Isaiah Berlin: A secular Jew but a loyal Jew
In 1830 a young French aristocrat visited the United States to see the new phenomenon of American democracy built on the principled separation of Church and state. He naturally expected to find a secular society, a place where religion, having been deprived of power, had no influence either. What he found was exactly the opposite: a society that was very religious indeed, a society in which religion was, in his words, "the first of its political institutions" — or, as we would say today, the first of its civil institutions.

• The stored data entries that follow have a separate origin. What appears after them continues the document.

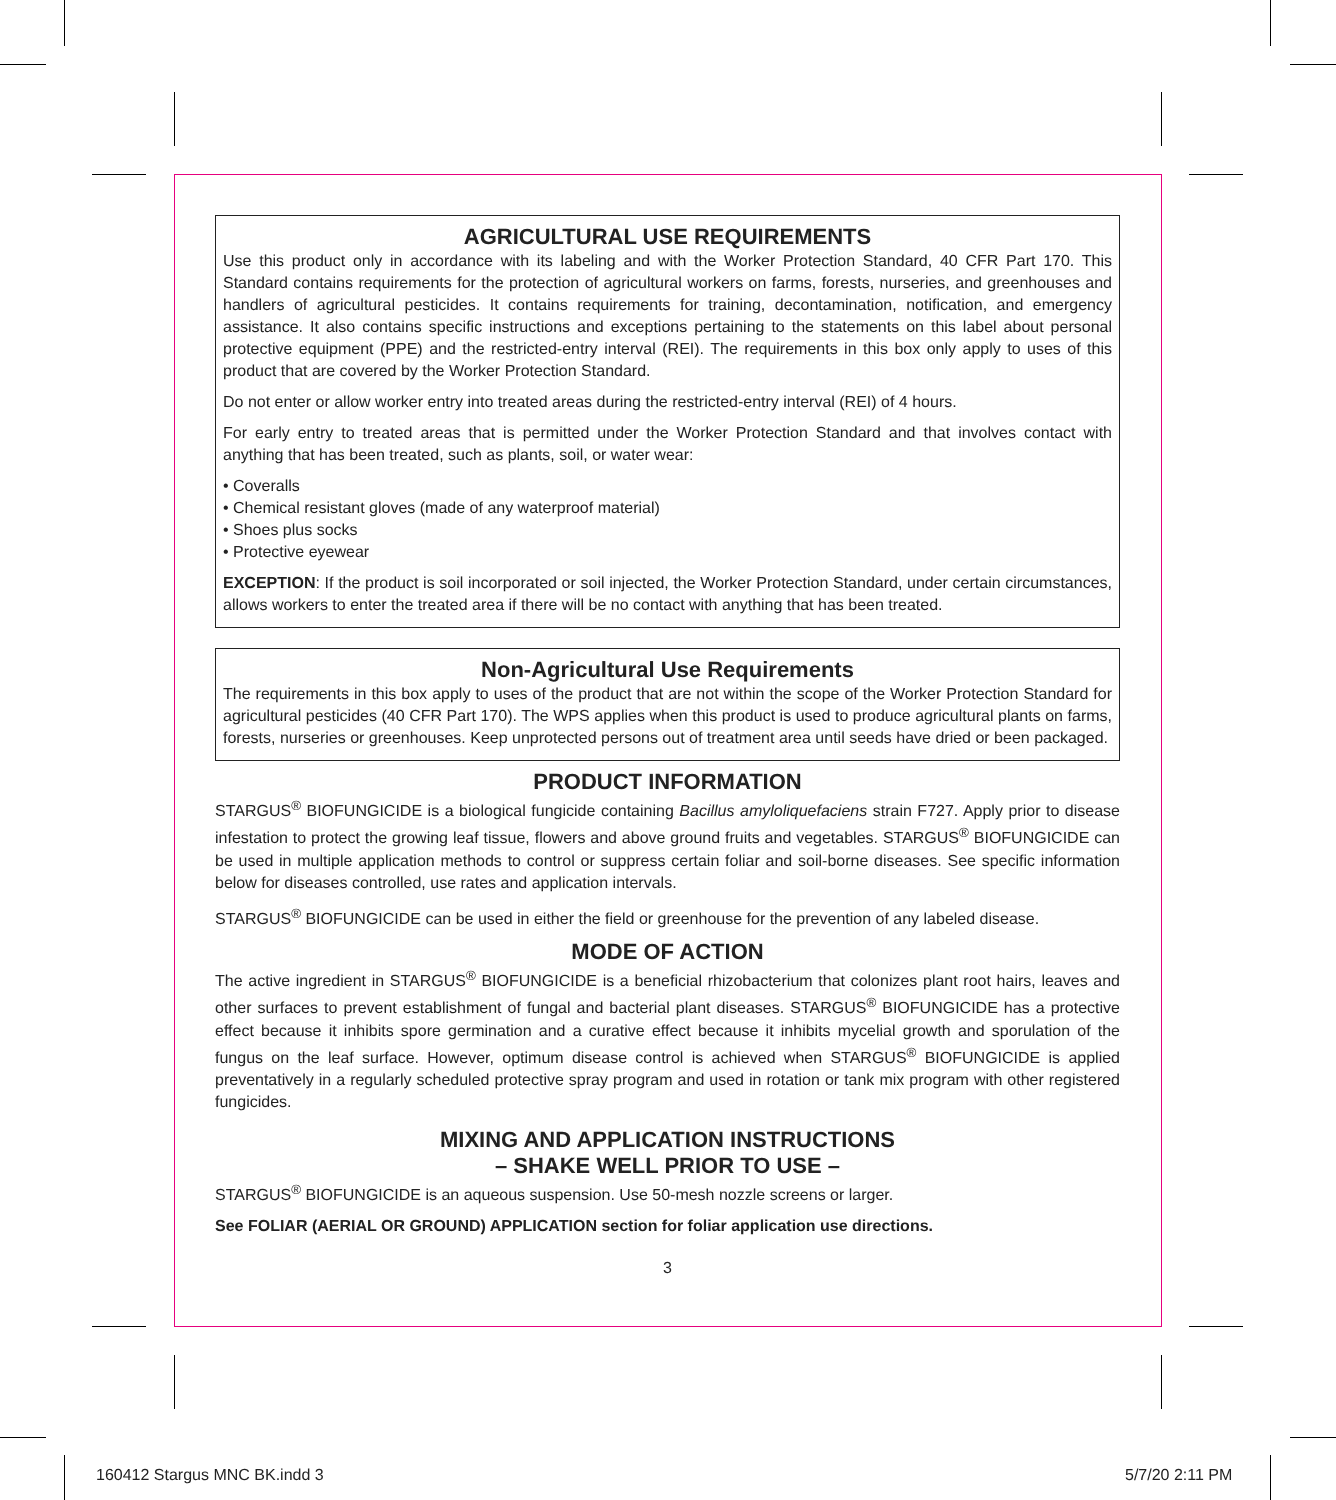AGRICULTURAL USE REQUIREMENTS
Use this product only in accordance with its labeling and with the Worker Protection Standard, 40 CFR Part 170. This Standard contains requirements for the protection of agricultural workers on farms, forests, nurseries, and greenhouses and handlers of agricultural pesticides. It contains requirements for training, decontamination, notification, and emergency assistance. It also contains specific instructions and exceptions pertaining to the statements on this label about personal protective equipment (PPE) and the restricted-entry interval (REI). The requirements in this box only apply to uses of this product that are covered by the Worker Protection Standard.
Do not enter or allow worker entry into treated areas during the restricted-entry interval (REI) of 4 hours.
For early entry to treated areas that is permitted under the Worker Protection Standard and that involves contact with anything that has been treated, such as plants, soil, or water wear:
• Coveralls
• Chemical resistant gloves (made of any waterproof material)
• Shoes plus socks
• Protective eyewear
EXCEPTION: If the product is soil incorporated or soil injected, the Worker Protection Standard, under certain circumstances, allows workers to enter the treated area if there will be no contact with anything that has been treated.
Non-Agricultural Use Requirements
The requirements in this box apply to uses of the product that are not within the scope of the Worker Protection Standard for agricultural pesticides (40 CFR Part 170). The WPS applies when this product is used to produce agricultural plants on farms, forests, nurseries or greenhouses. Keep unprotected persons out of treatment area until seeds have dried or been packaged.
PRODUCT INFORMATION
STARGUS<sup>®</sup> BIOFUNGICIDE is a biological fungicide containing Bacillus amyloliquefaciens strain F727. Apply prior to disease infestation to protect the growing leaf tissue, flowers and above ground fruits and vegetables. STARGUS<sup>®</sup> BIOFUNGICIDE can be used in multiple application methods to control or suppress certain foliar and soil-borne diseases. See specific information below for diseases controlled, use rates and application intervals.
STARGUS<sup>®</sup> BIOFUNGICIDE can be used in either the field or greenhouse for the prevention of any labeled disease.
MODE OF ACTION
The active ingredient in STARGUS<sup>®</sup> BIOFUNGICIDE is a beneficial rhizobacterium that colonizes plant root hairs, leaves and other surfaces to prevent establishment of fungal and bacterial plant diseases. STARGUS<sup>®</sup> BIOFUNGICIDE has a protective effect because it inhibits spore germination and a curative effect because it inhibits mycelial growth and sporulation of the fungus on the leaf surface. However, optimum disease control is achieved when STARGUS<sup>®</sup> BIOFUNGICIDE is applied preventatively in a regularly scheduled protective spray program and used in rotation or tank mix program with other registered fungicides.
MIXING AND APPLICATION INSTRUCTIONS
– SHAKE WELL PRIOR TO USE –
STARGUS<sup>®</sup> BIOFUNGICIDE is an aqueous suspension. Use 50-mesh nozzle screens or larger.
See FOLIAR (AERIAL OR GROUND) APPLICATION section for foliar application use directions.
3
160412 Stargus MNC BK.indd 3 5/7/20 2:11 PM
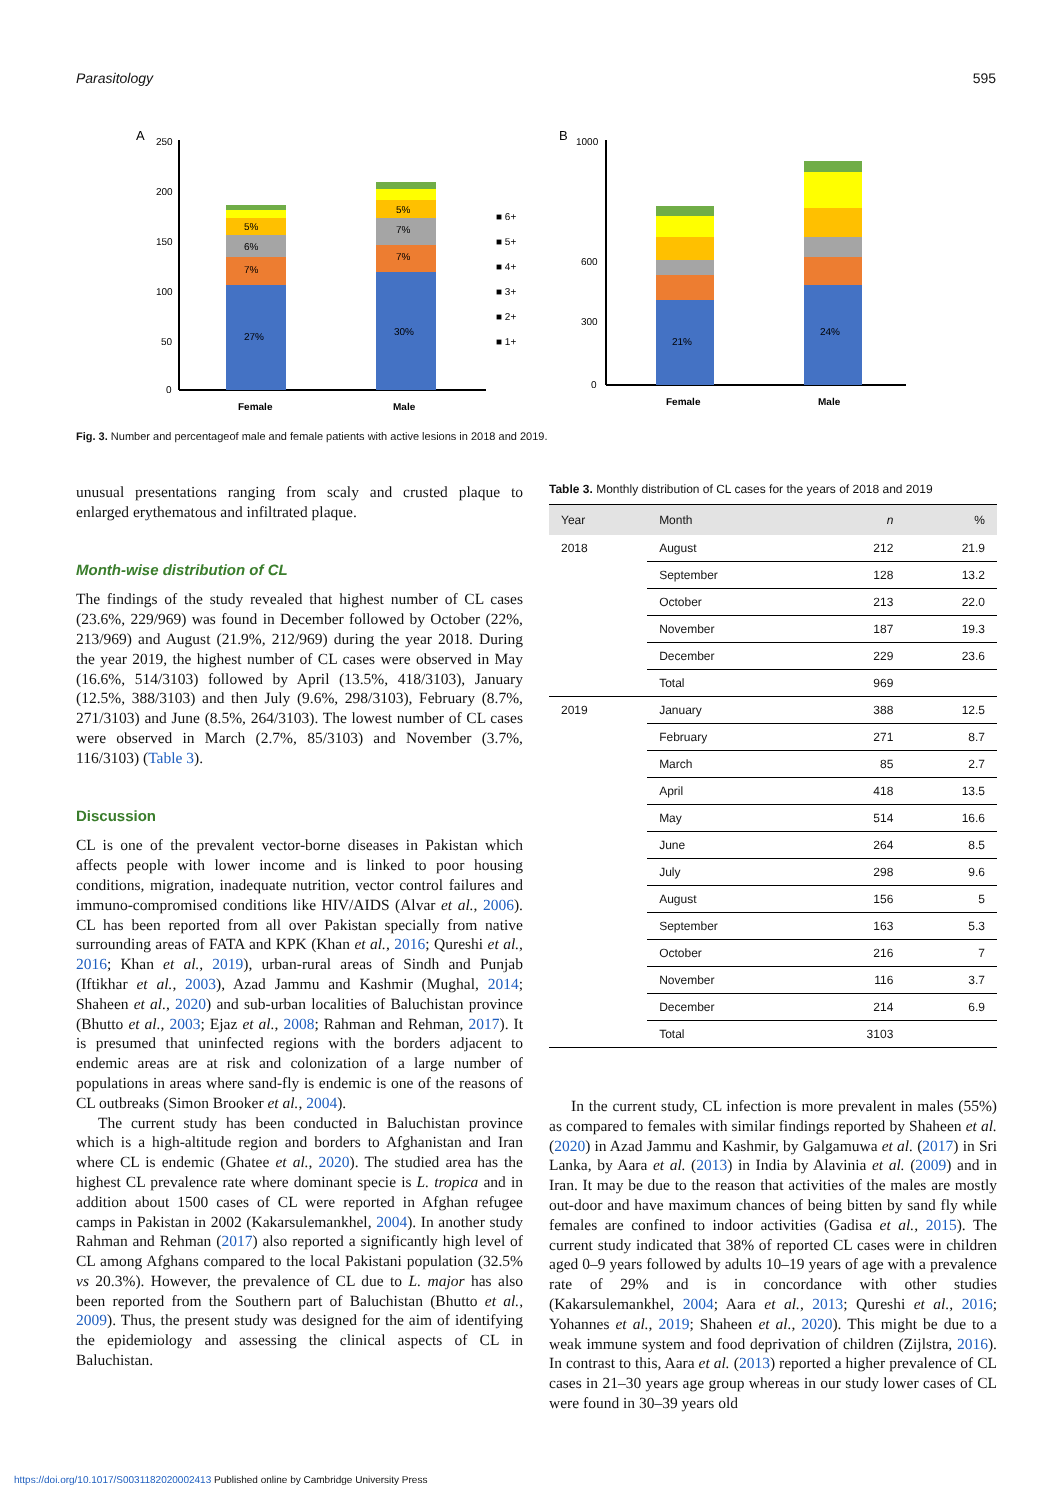Parasitology 595
A
250
200
150
100
50
0
27%
7%
6%
5%
30%
7%
7%
5%
Female
Male
■ 6+
■ 5+
■ 4+
■ 3+
■ 2+
■ 1+
B
1000
600
300
0
21%
24%
Female
Male
Fig. 3. Number and percentageof male and female patients with active lesions in 2018 and 2019.
unusual presentations ranging from scaly and crusted plaque to enlarged erythematous and infiltrated plaque.
Month-wise distribution of CL
The findings of the study revealed that highest number of CL cases (23.6%, 229/969) was found in December followed by October (22%, 213/969) and August (21.9%, 212/969) during the year 2018. During the year 2019, the highest number of CL cases were observed in May (16.6%, 514/3103) followed by April (13.5%, 418/3103), January (12.5%, 388/3103) and then July (9.6%, 298/3103), February (8.7%, 271/3103) and June (8.5%, 264/3103). The lowest number of CL cases were observed in March (2.7%, 85/3103) and November (3.7%, 116/3103) (Table 3).
Discussion
CL is one of the prevalent vector-borne diseases in Pakistan which affects people with lower income and is linked to poor housing conditions, migration, inadequate nutrition, vector control failures and immuno-compromised conditions like HIV/AIDS (Alvar et al., 2006). CL has been reported from all over Pakistan specially from native surrounding areas of FATA and KPK (Khan et al., 2016; Qureshi et al., 2016; Khan et al., 2019), urban-rural areas of Sindh and Punjab (Iftikhar et al., 2003), Azad Jammu and Kashmir (Mughal, 2014; Shaheen et al., 2020) and sub-urban localities of Baluchistan province (Bhutto et al., 2003; Ejaz et al., 2008; Rahman and Rehman, 2017). It is presumed that uninfected regions with the borders adjacent to endemic areas are at risk and colonization of a large number of populations in areas where sand-fly is endemic is one of the reasons of CL outbreaks (Simon Brooker et al., 2004).
The current study has been conducted in Baluchistan province which is a high-altitude region and borders to Afghanistan and Iran where CL is endemic (Ghatee et al., 2020). The studied area has the highest CL prevalence rate where dominant specie is L. tropica and in addition about 1500 cases of CL were reported in Afghan refugee camps in Pakistan in 2002 (Kakarsulemankhel, 2004). In another study Rahman and Rehman (2017) also reported a significantly high level of CL among Afghans compared to the local Pakistani population (32.5% vs 20.3%). However, the prevalence of CL due to L. major has also been reported from the Southern part of Baluchistan (Bhutto et al., 2009). Thus, the present study was designed for the aim of identifying the epidemiology and assessing the clinical aspects of CL in Baluchistan.
Table 3. Monthly distribution of CL cases for the years of 2018 and 2019
| Year | Month | n | % |
| --- | --- | --- | --- |
| 2018 | August | 212 | 21.9 |
| | September | 128 | 13.2 |
| | October | 213 | 22.0 |
| | November | 187 | 19.3 |
| | December | 229 | 23.6 |
| | Total | 969 | |
| 2019 | January | 388 | 12.5 |
| | February | 271 | 8.7 |
| | March | 85 | 2.7 |
| | April | 418 | 13.5 |
| | May | 514 | 16.6 |
| | June | 264 | 8.5 |
| | July | 298 | 9.6 |
| | August | 156 | 5 |
| | September | 163 | 5.3 |
| | October | 216 | 7 |
| | November | 116 | 3.7 |
| | December | 214 | 6.9 |
| | Total | 3103 | |
In the current study, CL infection is more prevalent in males (55%) as compared to females with similar findings reported by Shaheen et al. (2020) in Azad Jammu and Kashmir, by Galgamuwa et al. (2017) in Sri Lanka, by Aara et al. (2013) in India by Alavinia et al. (2009) and in Iran. It may be due to the reason that activities of the males are mostly out-door and have maximum chances of being bitten by sand fly while females are confined to indoor activities (Gadisa et al., 2015). The current study indicated that 38% of reported CL cases were in children aged 0–9 years followed by adults 10–19 years of age with a prevalence rate of 29% and is in concordance with other studies (Kakarsulemankhel, 2004; Aara et al., 2013; Qureshi et al., 2016; Yohannes et al., 2019; Shaheen et al., 2020). This might be due to a weak immune system and food deprivation of children (Zijlstra, 2016). In contrast to this, Aara et al. (2013) reported a higher prevalence of CL cases in 21–30 years age group whereas in our study lower cases of CL were found in 30–39 years old
https://doi.org/10.1017/S0031182020002413 Published online by Cambridge University Press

The young aristocrat was Alexis de Tocqueville, and in the book that he wrote about his experiences, namely his experience of American democracy, he said: "18th-century philosophers had a very simple explanation for the gradual weakening of beliefs: religious zeal was bound to die down as enlightenment and freedom spread." In other words, Tocqueville was saying that every self-respecting 18th-century intellectual thought that religion was dying, in intensive care, and all that was needed was a little bit of help on its way — assisted suicide. "It is tiresome," Tocqueville said, "that the facts do not fit this theory at all." So he had this question: how come religion didn't die when everyone said it would?
One hundred and eighty years have passed since Tocqueville wrote these words, but until very recently intellectuals have been making the same mistake. In America today, for example, a higher percentage of the population attends a house of worship weekly than is the case in the theocratic state of Iran: 40 per cent in the US, 39 per cent in Iran. Furthermore, in China today, half a century after Chairman Mao declared China to be religion-free, there are more practising Christians than there are members of the Communist Party. One way or another, religion didn't die.
In 2009, the editor and the Washington correspondent of the Economist, John Micklethwait and Adrian Wooldridge, published a book, God is Back — an extraordinary title to come from the staff of that magazine. In 2000 the Harvard sociologist Robert Putnam published a book called Bowling Alone, in which he developed his famous thesis that more Americans than ever are going ten-pin bowling but fewer than ever are joining ten-pin bowling clubs or leagues. In other words, they're bowling alone. Putnam used this as his symbol for the loss of community in America, the loss of what American economists and sociologists call "social capital". So in 2000 he was arguing that there's no social capital left in America.